• _Work order_:
Could you say how many lines in the records include "layout"? Please give the number by itself.

[Records from a data collection]
-- Opening Marker --

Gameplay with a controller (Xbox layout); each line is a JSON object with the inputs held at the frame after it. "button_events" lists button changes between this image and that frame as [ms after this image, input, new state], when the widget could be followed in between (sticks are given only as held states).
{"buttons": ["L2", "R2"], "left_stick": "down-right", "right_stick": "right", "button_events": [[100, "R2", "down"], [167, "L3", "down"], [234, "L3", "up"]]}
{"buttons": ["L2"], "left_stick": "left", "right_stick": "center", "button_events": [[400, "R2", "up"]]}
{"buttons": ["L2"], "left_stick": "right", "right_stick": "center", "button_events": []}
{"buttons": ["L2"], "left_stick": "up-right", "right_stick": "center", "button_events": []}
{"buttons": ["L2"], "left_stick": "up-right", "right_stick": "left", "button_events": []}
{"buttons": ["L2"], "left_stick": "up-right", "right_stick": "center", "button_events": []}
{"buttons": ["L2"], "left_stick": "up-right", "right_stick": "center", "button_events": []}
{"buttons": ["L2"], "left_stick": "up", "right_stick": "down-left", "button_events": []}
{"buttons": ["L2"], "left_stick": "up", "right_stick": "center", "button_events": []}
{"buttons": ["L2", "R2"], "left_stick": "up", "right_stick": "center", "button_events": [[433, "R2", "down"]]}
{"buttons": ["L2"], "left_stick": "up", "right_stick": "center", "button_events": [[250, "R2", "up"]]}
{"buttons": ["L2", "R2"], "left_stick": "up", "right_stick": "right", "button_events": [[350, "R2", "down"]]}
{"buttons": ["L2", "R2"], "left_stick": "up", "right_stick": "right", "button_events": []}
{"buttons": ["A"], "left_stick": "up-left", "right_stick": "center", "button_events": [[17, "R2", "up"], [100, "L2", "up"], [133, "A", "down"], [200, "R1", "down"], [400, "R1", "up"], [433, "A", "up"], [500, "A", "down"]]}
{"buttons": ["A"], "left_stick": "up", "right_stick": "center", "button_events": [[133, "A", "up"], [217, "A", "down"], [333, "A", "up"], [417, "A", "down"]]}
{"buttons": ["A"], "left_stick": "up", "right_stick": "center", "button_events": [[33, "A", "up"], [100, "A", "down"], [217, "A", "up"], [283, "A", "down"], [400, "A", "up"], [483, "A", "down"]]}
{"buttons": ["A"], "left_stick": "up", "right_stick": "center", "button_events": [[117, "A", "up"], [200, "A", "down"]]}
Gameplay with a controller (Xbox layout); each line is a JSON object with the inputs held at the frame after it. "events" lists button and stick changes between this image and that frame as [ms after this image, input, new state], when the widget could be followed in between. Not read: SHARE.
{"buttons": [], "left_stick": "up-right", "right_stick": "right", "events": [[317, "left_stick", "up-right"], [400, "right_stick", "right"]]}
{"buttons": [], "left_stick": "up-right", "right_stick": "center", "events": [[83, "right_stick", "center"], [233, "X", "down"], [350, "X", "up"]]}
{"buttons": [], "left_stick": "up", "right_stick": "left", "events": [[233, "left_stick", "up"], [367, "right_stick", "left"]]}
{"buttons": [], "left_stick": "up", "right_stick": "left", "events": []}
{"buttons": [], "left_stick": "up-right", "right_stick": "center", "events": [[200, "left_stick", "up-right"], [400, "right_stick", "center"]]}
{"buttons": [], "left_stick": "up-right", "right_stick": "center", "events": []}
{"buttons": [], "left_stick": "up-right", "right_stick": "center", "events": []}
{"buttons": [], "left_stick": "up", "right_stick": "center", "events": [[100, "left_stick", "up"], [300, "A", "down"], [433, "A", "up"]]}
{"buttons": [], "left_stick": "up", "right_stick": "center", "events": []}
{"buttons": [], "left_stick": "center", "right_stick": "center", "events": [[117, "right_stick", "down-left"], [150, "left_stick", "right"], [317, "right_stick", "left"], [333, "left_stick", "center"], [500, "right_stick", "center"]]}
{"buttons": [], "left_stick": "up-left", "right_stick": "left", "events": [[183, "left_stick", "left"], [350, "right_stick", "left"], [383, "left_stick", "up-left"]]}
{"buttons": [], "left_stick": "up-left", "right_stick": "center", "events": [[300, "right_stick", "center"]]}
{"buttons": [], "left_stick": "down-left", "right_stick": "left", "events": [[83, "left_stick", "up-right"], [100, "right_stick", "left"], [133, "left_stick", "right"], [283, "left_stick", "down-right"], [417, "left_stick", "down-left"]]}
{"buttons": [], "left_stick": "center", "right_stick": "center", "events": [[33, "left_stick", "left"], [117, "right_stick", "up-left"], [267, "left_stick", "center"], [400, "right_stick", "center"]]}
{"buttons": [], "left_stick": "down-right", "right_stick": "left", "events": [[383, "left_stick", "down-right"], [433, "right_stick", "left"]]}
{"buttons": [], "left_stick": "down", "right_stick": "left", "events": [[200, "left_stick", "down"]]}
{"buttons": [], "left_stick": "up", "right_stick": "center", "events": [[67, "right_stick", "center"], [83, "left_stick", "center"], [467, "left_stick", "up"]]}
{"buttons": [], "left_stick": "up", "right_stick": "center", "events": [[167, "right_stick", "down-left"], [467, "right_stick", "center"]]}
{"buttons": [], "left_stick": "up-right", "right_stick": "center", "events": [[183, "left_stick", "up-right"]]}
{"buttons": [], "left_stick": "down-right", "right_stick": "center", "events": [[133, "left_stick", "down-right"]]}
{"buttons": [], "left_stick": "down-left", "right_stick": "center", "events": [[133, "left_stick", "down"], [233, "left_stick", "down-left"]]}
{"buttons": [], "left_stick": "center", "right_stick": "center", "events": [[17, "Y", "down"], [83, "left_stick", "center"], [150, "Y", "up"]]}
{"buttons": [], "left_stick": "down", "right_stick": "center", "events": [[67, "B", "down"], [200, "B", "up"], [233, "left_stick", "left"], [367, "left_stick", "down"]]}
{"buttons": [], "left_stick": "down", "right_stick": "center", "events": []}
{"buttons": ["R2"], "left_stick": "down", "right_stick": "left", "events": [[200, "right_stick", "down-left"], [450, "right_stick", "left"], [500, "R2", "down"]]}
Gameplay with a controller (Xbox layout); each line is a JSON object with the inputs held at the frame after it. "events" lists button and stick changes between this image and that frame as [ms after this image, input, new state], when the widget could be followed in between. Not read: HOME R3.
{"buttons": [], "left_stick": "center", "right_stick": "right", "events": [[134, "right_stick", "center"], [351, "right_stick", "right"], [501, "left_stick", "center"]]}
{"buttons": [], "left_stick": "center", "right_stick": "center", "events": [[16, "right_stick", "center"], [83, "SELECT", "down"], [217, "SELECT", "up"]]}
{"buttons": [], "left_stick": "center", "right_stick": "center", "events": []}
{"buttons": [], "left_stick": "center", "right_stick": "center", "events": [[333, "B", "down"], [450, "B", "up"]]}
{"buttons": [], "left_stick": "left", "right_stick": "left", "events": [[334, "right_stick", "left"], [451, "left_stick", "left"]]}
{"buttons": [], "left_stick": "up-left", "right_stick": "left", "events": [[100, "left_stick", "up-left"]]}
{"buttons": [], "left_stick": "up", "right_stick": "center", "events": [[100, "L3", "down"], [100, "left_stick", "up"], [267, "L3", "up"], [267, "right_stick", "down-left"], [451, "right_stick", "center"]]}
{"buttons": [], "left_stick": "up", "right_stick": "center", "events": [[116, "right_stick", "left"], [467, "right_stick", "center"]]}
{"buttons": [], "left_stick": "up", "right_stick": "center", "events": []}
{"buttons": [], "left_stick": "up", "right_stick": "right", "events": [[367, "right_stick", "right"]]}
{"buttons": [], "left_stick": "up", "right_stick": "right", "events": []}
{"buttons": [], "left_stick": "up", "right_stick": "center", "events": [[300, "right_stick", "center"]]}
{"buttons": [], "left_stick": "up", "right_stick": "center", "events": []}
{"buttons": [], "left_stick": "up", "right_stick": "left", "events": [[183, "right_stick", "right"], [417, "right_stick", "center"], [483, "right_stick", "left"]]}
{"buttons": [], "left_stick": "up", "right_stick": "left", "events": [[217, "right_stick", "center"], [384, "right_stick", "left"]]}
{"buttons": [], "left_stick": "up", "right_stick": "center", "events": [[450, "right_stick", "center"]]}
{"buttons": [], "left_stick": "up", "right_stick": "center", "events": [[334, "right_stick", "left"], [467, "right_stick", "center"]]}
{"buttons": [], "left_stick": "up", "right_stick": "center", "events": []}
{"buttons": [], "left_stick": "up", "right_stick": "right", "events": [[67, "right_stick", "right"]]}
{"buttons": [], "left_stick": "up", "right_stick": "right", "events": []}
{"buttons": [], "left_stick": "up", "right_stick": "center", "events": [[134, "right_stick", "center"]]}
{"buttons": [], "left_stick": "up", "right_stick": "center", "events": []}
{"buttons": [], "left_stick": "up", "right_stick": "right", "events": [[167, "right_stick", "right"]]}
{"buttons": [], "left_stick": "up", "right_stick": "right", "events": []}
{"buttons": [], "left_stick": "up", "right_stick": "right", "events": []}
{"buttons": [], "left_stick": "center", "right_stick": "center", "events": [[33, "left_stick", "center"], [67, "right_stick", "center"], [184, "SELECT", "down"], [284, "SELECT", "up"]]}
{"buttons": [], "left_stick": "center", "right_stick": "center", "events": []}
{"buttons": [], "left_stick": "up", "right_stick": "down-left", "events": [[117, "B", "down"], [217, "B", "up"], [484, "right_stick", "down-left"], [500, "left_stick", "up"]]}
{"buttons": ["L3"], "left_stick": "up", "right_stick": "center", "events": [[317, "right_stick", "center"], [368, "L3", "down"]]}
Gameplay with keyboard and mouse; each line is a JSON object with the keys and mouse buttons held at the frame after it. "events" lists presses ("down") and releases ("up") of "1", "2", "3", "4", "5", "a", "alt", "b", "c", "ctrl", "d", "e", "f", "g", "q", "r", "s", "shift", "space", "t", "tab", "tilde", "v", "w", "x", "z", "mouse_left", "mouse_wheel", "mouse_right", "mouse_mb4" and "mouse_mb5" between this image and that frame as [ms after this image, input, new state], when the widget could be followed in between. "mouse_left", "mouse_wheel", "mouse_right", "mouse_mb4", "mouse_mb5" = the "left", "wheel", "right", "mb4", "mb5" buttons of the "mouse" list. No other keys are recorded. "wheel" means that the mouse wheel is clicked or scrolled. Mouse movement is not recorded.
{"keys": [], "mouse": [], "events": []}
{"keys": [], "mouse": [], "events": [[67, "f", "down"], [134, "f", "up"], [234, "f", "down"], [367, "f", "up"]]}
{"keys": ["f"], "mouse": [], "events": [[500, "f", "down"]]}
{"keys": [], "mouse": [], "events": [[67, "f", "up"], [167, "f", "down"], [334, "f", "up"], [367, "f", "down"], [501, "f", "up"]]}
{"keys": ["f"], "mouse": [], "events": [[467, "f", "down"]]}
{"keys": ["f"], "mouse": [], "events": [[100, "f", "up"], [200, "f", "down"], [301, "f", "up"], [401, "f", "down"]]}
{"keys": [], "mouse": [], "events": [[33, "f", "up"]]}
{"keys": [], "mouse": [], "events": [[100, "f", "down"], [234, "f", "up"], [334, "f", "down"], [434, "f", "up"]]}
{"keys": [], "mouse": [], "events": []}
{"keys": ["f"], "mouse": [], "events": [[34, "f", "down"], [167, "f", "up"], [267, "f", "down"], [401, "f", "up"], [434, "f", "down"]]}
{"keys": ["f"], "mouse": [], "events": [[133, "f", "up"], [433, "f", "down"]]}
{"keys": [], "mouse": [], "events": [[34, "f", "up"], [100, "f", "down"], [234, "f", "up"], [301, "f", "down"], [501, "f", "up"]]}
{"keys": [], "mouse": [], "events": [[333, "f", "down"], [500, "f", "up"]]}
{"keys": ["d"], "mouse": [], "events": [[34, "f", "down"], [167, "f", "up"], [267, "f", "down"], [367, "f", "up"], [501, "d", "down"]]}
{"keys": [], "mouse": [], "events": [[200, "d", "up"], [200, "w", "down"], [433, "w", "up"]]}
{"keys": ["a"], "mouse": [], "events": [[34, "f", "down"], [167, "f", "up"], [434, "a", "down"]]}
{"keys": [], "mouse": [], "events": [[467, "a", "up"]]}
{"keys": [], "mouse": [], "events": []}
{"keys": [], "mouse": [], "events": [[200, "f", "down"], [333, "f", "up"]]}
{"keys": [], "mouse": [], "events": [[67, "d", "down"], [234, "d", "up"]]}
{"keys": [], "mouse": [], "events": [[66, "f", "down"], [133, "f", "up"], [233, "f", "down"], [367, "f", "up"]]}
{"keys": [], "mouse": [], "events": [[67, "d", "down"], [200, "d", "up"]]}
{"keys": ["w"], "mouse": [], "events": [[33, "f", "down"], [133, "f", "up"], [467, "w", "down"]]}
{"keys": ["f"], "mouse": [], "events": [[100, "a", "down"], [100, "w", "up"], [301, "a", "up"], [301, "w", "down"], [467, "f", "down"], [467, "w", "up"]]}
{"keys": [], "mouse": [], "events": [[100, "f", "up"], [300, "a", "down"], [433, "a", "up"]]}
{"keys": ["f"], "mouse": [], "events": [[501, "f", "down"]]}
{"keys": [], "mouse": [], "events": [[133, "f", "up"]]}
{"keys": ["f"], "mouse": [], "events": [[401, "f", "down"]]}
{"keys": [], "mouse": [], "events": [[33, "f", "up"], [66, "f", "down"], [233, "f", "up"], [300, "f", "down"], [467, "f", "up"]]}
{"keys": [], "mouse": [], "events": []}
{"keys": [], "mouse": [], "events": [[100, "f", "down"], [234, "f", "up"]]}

-- Closing Marker --

• _Answer space_:
3